= Brief =
Repeat, exactly as written, the line containing "vfov_deg: 6.0" and each line after it through the end of the data.

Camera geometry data
★ ★ ★ ★ ★ ★ ★

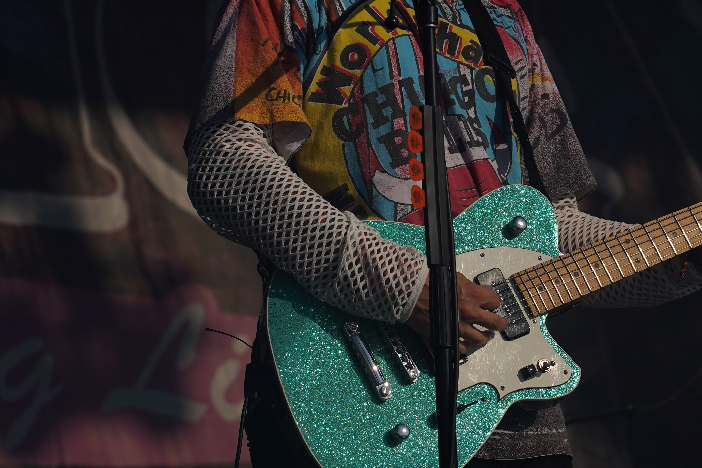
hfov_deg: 9.0
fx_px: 4446
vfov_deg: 6.0
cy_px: 63
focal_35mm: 228
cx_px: 526
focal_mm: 105
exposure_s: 1/1600
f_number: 8
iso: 100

★ ★ ★ ★ ★ ★ ★

= Solution for this task =
vfov_deg: 6.0
cy_px: 63
focal_35mm: 228
cx_px: 526
focal_mm: 105
exposure_s: 1/1600
f_number: 8
iso: 100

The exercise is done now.